There is also no reason based on one way of living being better than any other to dismiss polygamy as “old-fashioned” or worse than monogamy or polyamoury. Let us keep in mind that some things we now accept as legal and acceptable practices were illegal only a short time ago: for example, homosexual relationships were only decriminalized in 1968 in Canada – relationships, not even marriage.
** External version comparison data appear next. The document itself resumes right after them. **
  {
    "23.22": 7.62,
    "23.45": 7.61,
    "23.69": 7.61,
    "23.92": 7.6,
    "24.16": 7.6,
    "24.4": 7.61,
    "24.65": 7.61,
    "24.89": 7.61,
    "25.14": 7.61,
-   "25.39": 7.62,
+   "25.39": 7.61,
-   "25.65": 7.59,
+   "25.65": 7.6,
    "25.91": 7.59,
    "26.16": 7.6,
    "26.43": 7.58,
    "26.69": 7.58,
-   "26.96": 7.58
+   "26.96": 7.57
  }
Polygamy is not just a religious choice but also a way of living, fundamentally so. Like any choice that determines the way in which you live – as well as your offspring, as polygamy is primarily about bringing sexual partners together for the sake of creating children – polygamy cannot simply be a religious decision because it has important economic consequences. This is because it is very expensive to raise a child to adulthood in Canada. The Canadian Council for Social Development (CCSD) estimates that, in 2004 dollars, the average cost to raise a child to the age of 18 is about $166,750, just shy of $10,000 per year. How can one man afford multiple wives let alone their many, many children?
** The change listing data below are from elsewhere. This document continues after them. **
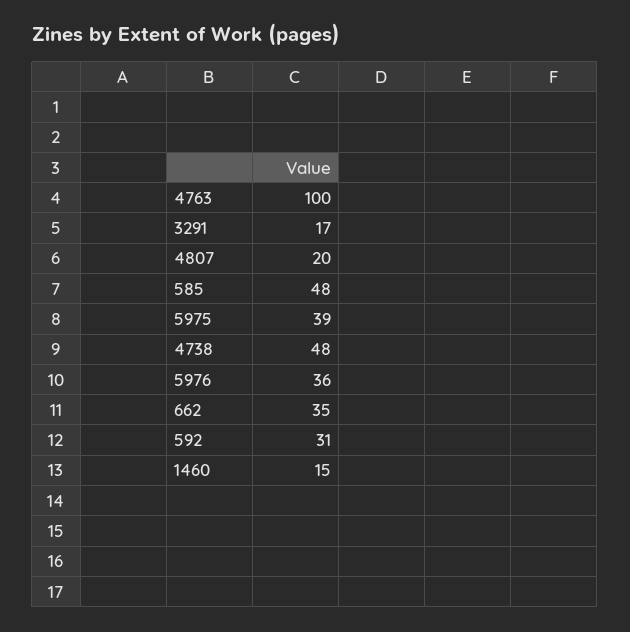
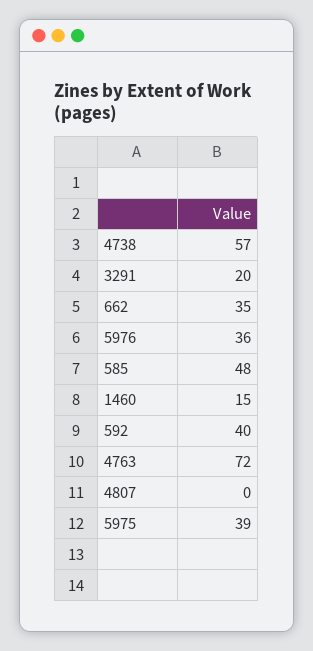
  {
-   "4763": 100,
+   "4763": 72,
-   "3291": 17,
+   "3291": 20,
-   "4807": 20,
+   "4807": 0,
    "585": 48,
    "5975": 39,
-   "4738": 48,
+   "4738": 57,
    "5976": 36,
    "662": 35,
-   "592": 31,
+   "592": 40,
    "1460": 15
  }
One of the most prominent alleged polygamists in B.C., Winston Blackmore, who, according to The Vancouver Sun, has been married 25 times and fathered at least one hundred children, used to be a successful business man and millionaire, as well as church father. I use the phrase ‘used to’ deliberately. According to an affidavit he recently filed with the B.C. Supreme Court, Blackmore is more than $5.68 million in debt and only has assets worth $867,000. This man, who has been fighting the courts for the past several years regarding polygamy in B.C., cannot pay his lawyers, and two of his businesses are in bankruptcy protection. How can he support all of his wives and children? I am unsure of whether his financial woes are the result of battling the courts for years, or simply the result of having to pay for more than one hundred kids, 25 of whom are still under the age of 18. It seems clear that polygamy should remain illegal in B.C. for the simple reason that it is economically untenable, even for millionaires.

Besides this, however, the idea of polygamy must also have psychological consequences for those who believe it, ones which are not consistent with parts of the constitution of Canada. All people in our society are supposed to be valued equally, and much of the work done over the past quarter century and more in Canada has been with the focus on making Canada a more equal society. However, the practice of polygamy has at its core the fundamental, unshakeable belief that one man is worth as many women as he can marry. In the case of Bountiful, we should really be talking about polygyny, one man with many wives, as the Fundamentalist Church of Jesus Christ and Latter Day Saints (FLDS) does not offer women the same options as men with regards to marriage.

I think it is clear that polygamy has little to recommend itself in the context of contemporary Canadian society. It is a system that does not work with the economic realities and ways of thinking about equality that are part of our society.